The robust discussion and Q&A following the presentation underscored the importance of dose optimization prior to approval in cancer clinical trials. Dr. Wolff noted that dose adaptation, with a lower starting dose or a dose reduction after initiation of therapy, is not uncommon in routine clinical practice. Goldberg agreed, noting that even in the metastatic setting, patients report being on a reduced dose of ribociclib.

Dr. Amiri-Kordestani called attention to a subsequent SABCS® session, Clinical Workshop: Dose Optimization in Breast Medical Oncology, focused on optimizing dose and duration of therapy.

Inavolisib-based triplet approval

Suparna Wedam, MD
Suparna Wedam, MD

Dr. Wedam spoke about the FDA’s review process and October 2024 approval of inavolisib in combination with palbociclib and fulvestrant for treating adults with endocrine-resistant, PIK3CA-mutated, hormone receptor (HR)-positive, human epidermal growth factor receptor 2 (HER2)-negative, locally advanced or metastatic breast cancer.

In addition to looking at the investigator-assessed progression-free survival (PFS) efficacy endpoint, the FDA also reviewed, and included in the labeling information, data for Patient-Reported Outcomes (PROs) on treatment tolerability.

“The increased toxicity seen with this triplet combination really does present an opportunity for future dose optimization,” Dr. Wedam said.

The PRO tolerability data were consistent with the clinically observed adverse events (AEs) and the expected safety profile based on the add-on design for a PIK3 inhibitor. Hyperglycemia is the most common AE associated with PI3K inhibitors and is included under Warnings and Precautions in the inavolisib labeling information, along with diarrhea and stomatitis.

Concurrent with the approval of the inavolisib triplet, the FDA approved a companion diagnostic device for identifying patients with PIK3CA mutations.

Sponsors of the INAVO120 study of the inavolisib triplet also made post-marketing commitments, including: A randomized clinical trial comparing the approved dose of inavolisib to lower doses; continued follow-up for final OS analysis; and integrated analysis to further characterize the pharmacokinetics/pharmacodynamics, safety, and efficacy of inavolisib in a more diverse population.

Following the presentation, the panel discussed the utility of using inavolisib in other triplet combinations, such as with different CDK4/6 inhibitors or aromatase inhibitors, as an area warranting further clinical investigation. In addition, panelists also addressed the role of PFS as a primary endpoint for registrational trials and discussed the patient population most likely to benefit from this novel triplet.

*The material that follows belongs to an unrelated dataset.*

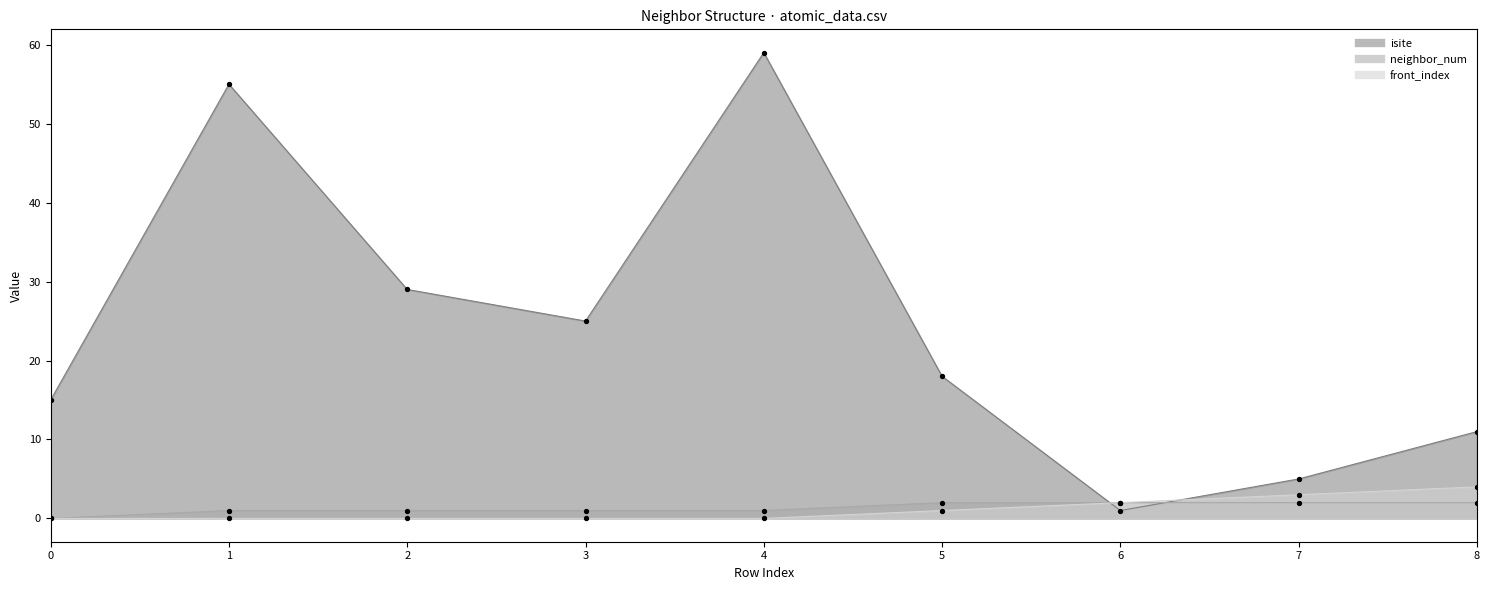

What is the total value across all series at 4?

60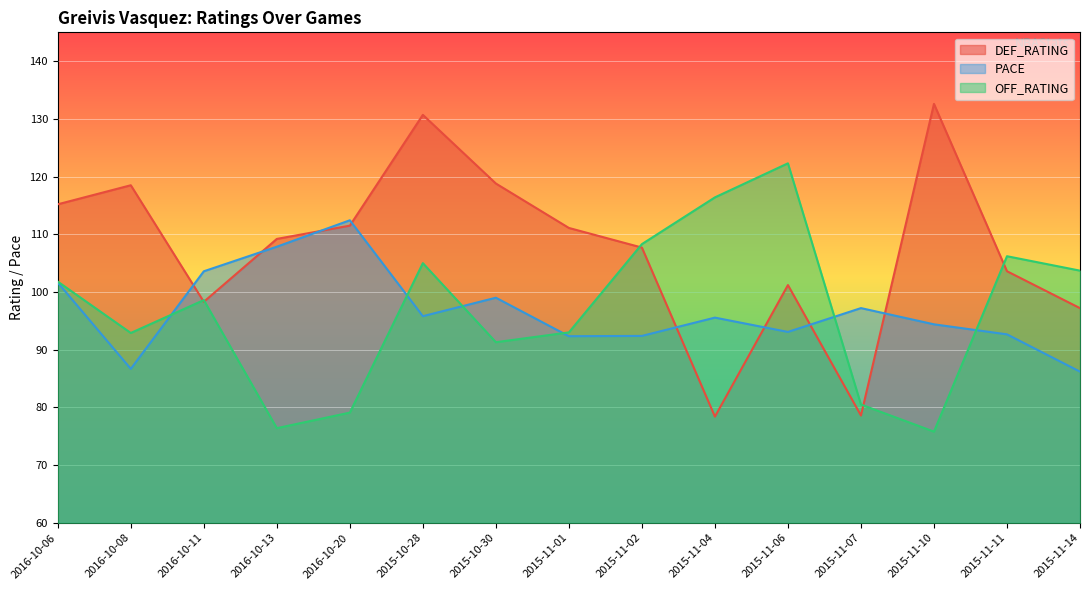

What is the sum of all OFF_RATING values?

1451.3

Monitoring ovarian toxicity

Antonio C. Wolff, MD
Antonio C. Wolff, MD

Ovarian toxicity in breast cancer clinical trials is an important issue to be mindful of, since a majority of patients with a new diagnosis of early-stage breast cancer will survive, Dr. Wolff explained.

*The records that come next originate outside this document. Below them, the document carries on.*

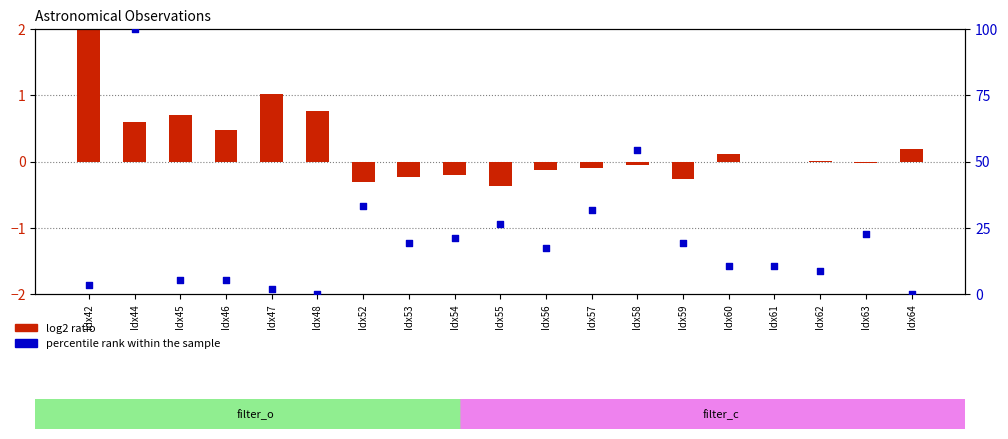

Which series reaches the maximum Y coordinate?

percentile rank within the sample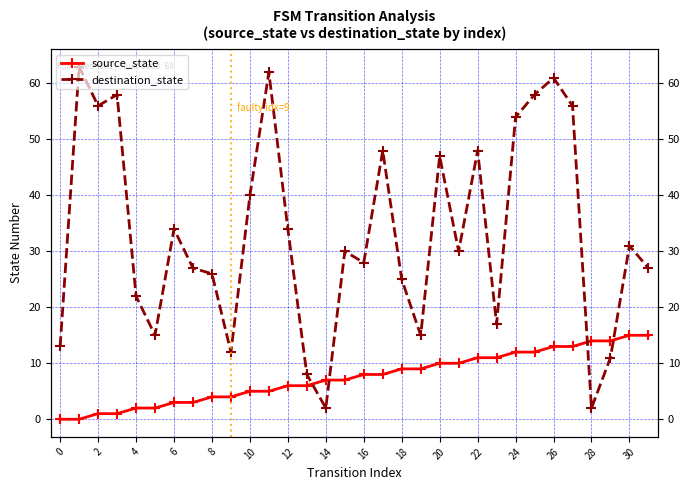

Read the source_state value at 29.

14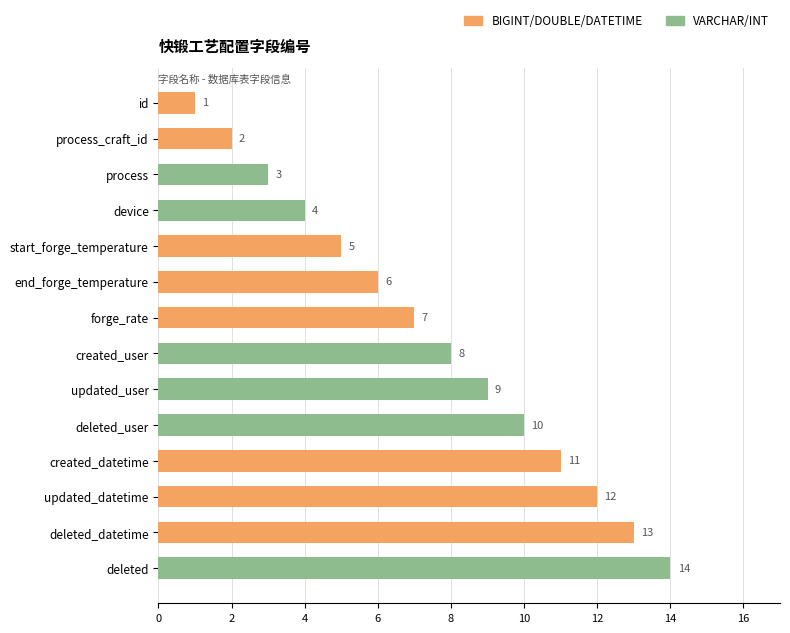

The chart shows a value of 8 at deleted. True or false?

False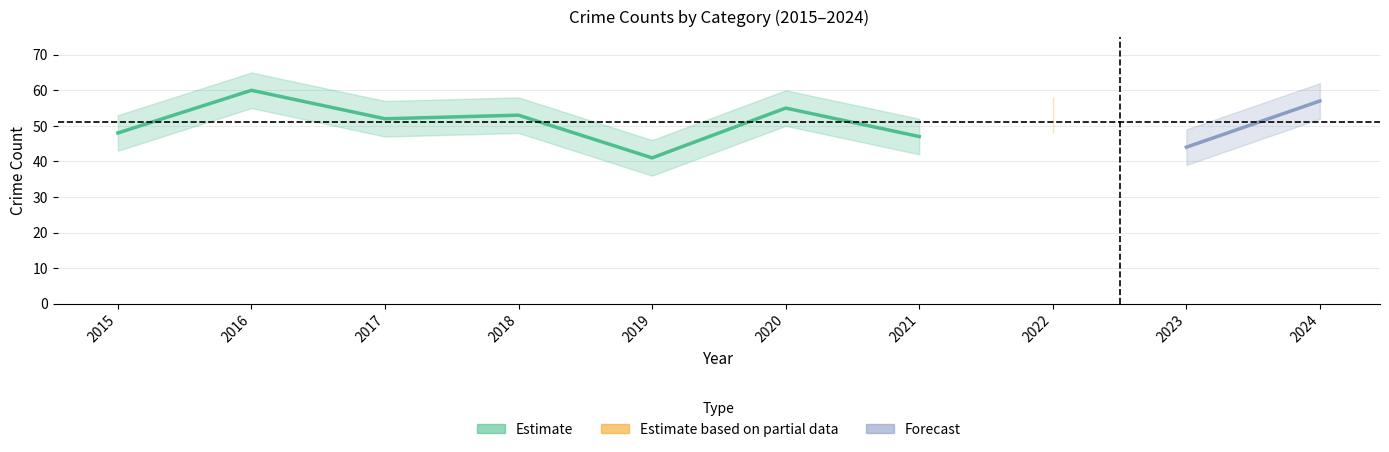

At which category is the sum across all series the highest?

2016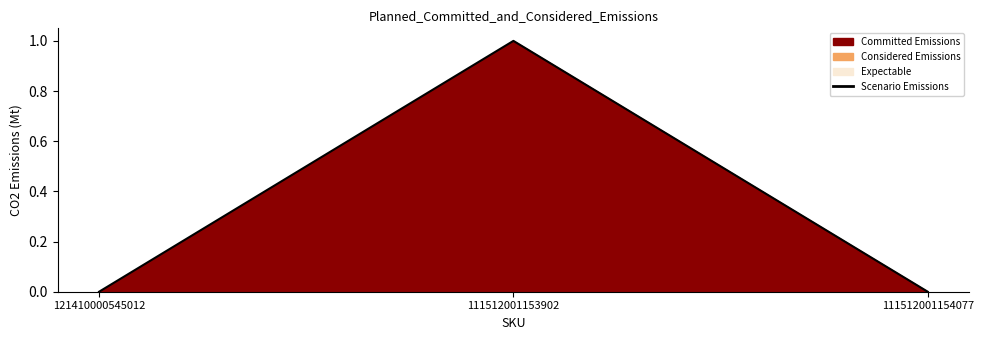

What is the label of the 1st point from the right?

111512001154077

“They will have, in some cases, to live with the consequences of our good intentions,” he said.

Ovarian toxicity is a hidden toxicity for many patients and may not be as apparent as alopecia or diarrhea, Dr. Wolff said. Chemotherapy has broad effects on ovarian function, impacting not only menstrual cycles during or soon after therapy but also long-term health and fertility. Other classes of drugs used to treat patients with breast cancer can also affect ovarian function and fertility.

Clinicians do not have all the information they need to discuss the issue with patients, Dr. Wolff said, although labeling information for many drugs includes recommendations for discussing potential fertility impacts with a healthcare provider. He also called attention to gonadal toxicity in men diagnosed with cancer, for which data is also lacking.

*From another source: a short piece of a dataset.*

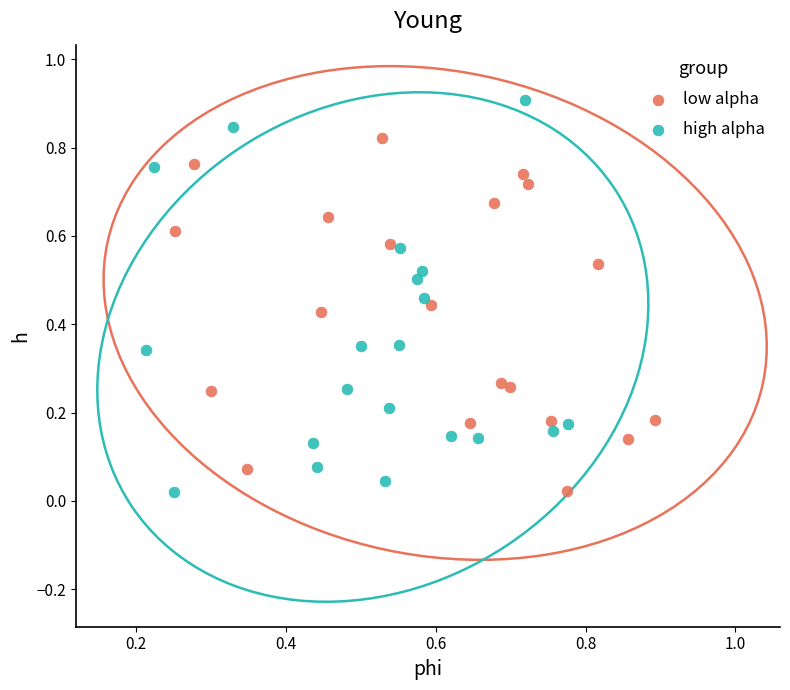

Which series has the largest Y range (max minus min)?

high alpha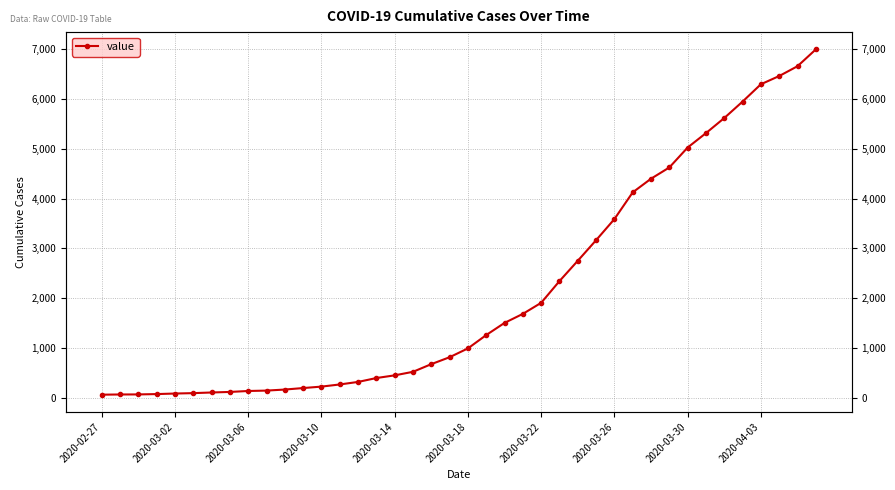

What is the sum of the values at 17 and 23?

2209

Dr. Wolff noted that tools are available to facilitate prospective data collection on ovarian toxicity in cancer clinical trials. The American Society of Clinical Oncology has also published a research statement and convened a task force focused on this issue.

In November 2024, the FDA published a draft guidance for industry on assessment of ovarian toxicity in premenopausal adults in cancer clinical studies. Dr. Wolff encouraged inclusion of stronger recommendations in the draft guidance, calling for a mandate or set of minimum standards for ovarian function/toxicity assessments.